EJERCICIO PLANTEADO 1 >>
¿Qué acuarela de Guillermo Sureda menciona la selección para mostrar el paso de huracanes?

SELECCIÓN >>
========================================================================
Miramos una exposición creada por virtuosos maestros puertorriqueños, artistas residentes de Europa y Norteamérica que documentan con belleza el paisaje que conocieron desde finales del siglo 19 hasta los albores de este siglo 21. Pero estas obras primero pasaron por unos devotos coleccionistas y admiradores de la campiña puertorriqueña. Don Francisco Arriví, empresario y desarrollador junto a su amada esposa Doña Lourdes de Arriví, quienes en sus paseos familiares escogían y compraban estas obras que les representaba el Puerto Rico pasado recorrido junto a su padre Francisco Arriví Alegría.

Esta colección (re)imagina el hábitat desde un presente post industrializado. La colección celebra la vida campesina romantizada salvo por el paso de huracanes que transforma violentamente el prístino paisaje y sus habitantes, como vemos en la acuarela de Guillermo Sureda “Tormenta, 1960” y en el óleo de José Oliver “Las primeras ráfagas, 1962”. Estas obras de arte se aprecian mayormente deshabitadas o con apenas habitantes, estos paisajes montañosos y costeros, pasaron la invasión e industrialización de la agricultura, desde 1898, “la Gran Depresión del 30”, la “Operación manos a la Obra” de Luis Muñoz Marín quien fue considerado como el mesías que nos llevaría a la tierra prometida, moderna y urbanizada.

Pablo Castillo, hijo de campesinos agregados a la tierra de hacendados con título, nos describe en su historia oral “antes usted vivía en una finca y el dueño mandaba ... a sacar a Fulano de tal, entonces iban ... y le tiraban las cosas a la calle”. En su discurso Pablo Castillo piensa en Luis Muñoz Marín y su Nuevo Trato, como el padre que protegía al campesinado sin tierra de los atropellos de los terratenientes y las corporaciones absentistas que industrializaron el paisaje transformando al jíbaro en obreros y ciudadanos dotados de modernos derechos, idealizados en el Pan, Tierra y Libertad.

Como estudiante del antropólogo Manuel Valdés Pizzini, aprendí que “la ciudad es el epítome un ecosistema donde el ser humano reordena, codifica/reglamenta, compra y vende bienes y raíces, controlando el espacio natural, son las ciudades enormes ecosistemas urbanos entramados sobre ecosistemas rurales” donde remplazan y añado, “desplazan poblaciones, suelos, cauces y energía bio-física transformando el paisaje” (1989). La urbe ya sea la planificada por dameros cuadriculados, acueductos, plazas de comercio y recreo y hasta coliseos romanos, la ciudad transforma el paisaje, nos obliga a (re)imaginarnos lo rural, el campo, el monte y mar. Es la nostalgia de mi viejo San Juan, la separación del jardín del edén del paraíso cosmogónico es la expulsión y migración forzada. Entonces deseamos volver a (re)encontrarnos o como dice el poeta César Miró:

“Todos vuelven a la tierra en que nacieron

Al embrujo incomparable de su sol

Todos vuelven al rincón de 'onde salieron

Donde acaso floreció más de un amor”
========================================================================
FILAS GUARDADAS >>
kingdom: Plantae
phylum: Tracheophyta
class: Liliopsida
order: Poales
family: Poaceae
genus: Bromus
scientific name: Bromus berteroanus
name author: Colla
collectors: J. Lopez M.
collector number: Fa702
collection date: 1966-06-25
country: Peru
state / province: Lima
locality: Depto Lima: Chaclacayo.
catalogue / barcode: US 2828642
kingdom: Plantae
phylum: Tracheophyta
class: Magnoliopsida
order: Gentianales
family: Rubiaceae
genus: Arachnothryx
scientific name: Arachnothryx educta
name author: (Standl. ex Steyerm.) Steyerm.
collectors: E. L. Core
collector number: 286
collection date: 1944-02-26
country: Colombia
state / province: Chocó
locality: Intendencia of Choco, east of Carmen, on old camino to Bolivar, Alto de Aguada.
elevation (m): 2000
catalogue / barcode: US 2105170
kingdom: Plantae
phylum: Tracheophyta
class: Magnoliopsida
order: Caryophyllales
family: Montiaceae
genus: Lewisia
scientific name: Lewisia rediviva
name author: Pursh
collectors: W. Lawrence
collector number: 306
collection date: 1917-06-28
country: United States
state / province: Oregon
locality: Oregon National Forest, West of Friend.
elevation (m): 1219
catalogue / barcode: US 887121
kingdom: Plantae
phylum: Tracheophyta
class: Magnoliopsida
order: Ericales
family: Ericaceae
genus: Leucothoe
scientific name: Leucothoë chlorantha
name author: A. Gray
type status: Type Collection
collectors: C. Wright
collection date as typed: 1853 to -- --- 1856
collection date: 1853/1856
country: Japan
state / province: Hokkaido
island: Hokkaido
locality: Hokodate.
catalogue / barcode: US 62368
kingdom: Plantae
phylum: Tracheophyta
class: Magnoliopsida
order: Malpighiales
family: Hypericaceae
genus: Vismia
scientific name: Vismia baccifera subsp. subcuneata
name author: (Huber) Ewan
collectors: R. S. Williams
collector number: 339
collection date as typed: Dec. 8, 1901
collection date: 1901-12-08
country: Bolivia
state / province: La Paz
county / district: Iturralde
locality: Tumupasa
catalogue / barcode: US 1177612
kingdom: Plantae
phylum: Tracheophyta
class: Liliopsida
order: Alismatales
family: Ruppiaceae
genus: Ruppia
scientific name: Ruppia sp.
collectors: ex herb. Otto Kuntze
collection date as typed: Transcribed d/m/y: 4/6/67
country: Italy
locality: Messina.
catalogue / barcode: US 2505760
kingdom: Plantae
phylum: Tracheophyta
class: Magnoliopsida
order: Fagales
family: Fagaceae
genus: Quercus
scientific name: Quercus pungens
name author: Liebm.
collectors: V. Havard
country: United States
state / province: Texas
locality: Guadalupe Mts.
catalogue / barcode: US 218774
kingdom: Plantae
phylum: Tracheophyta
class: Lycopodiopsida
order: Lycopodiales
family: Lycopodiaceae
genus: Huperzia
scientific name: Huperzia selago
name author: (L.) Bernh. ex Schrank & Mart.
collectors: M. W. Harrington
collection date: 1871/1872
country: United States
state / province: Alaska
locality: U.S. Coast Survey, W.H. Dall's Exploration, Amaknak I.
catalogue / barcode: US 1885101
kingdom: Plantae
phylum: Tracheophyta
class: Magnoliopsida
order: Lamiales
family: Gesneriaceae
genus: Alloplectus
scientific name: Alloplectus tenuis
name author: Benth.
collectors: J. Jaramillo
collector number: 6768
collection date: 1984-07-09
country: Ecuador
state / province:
========================================================================
EJERCICIO PLANTEADO 2 >>
Sustituye "country" por "país" en los registros, empezando en la línea que contiene "catalogue / barcode: US 1177612" y terminando al final de los registros. Escribe solo esas líneas y deja todo lo demás igual.

RESPUESTA ESCRITA 1 >>
"Tormenta, 1960".

RESPUESTA ESCRITA 2 >>
catalogue / barcode: US 1177612
kingdom: Plantae
phylum: Tracheophyta
class: Liliopsida
order: Alismatales
family: Ruppiaceae
genus: Ruppia
scientific name: Ruppia sp.
collectors: ex herb. Otto Kuntze
collection date as typed: Transcribed d/m/y: 4/6/67
país: Italy
locality: Messina.
catalogue / barcode: US 2505760
kingdom: Plantae
phylum: Tracheophyta
class: Magnoliopsida
order: Fagales
family: Fagaceae
genus: Quercus
scientific name: Quercus pungens
name author: Liebm.
collectors: V. Havard
país: United States
state / province: Texas
locality: Guadalupe Mts.
catalogue / barcode: US 218774
kingdom: Plantae
phylum: Tracheophyta
class: Lycopodiopsida
order: Lycopodiales
family: Lycopodiaceae
genus: Huperzia
scientific name: Huperzia selago
name author: (L.) Bernh. ex Schrank & Mart.
collectors: M. W. Harrington
collection date: 1871/1872
país: United States
state / province: Alaska
locality: U.S. Coast Survey, W.H. Dall's Exploration, Amaknak I.
catalogue / barcode: US 1885101
kingdom: Plantae
phylum: Tracheophyta
class: Magnoliopsida
order: Lamiales
family: Gesneriaceae
genus: Alloplectus
scientific name: Alloplectus tenuis
name author: Benth.
collectors: J. Jaramillo
collector number: 6768
collection date: 1984-07-09
país: Ecuador
state / province:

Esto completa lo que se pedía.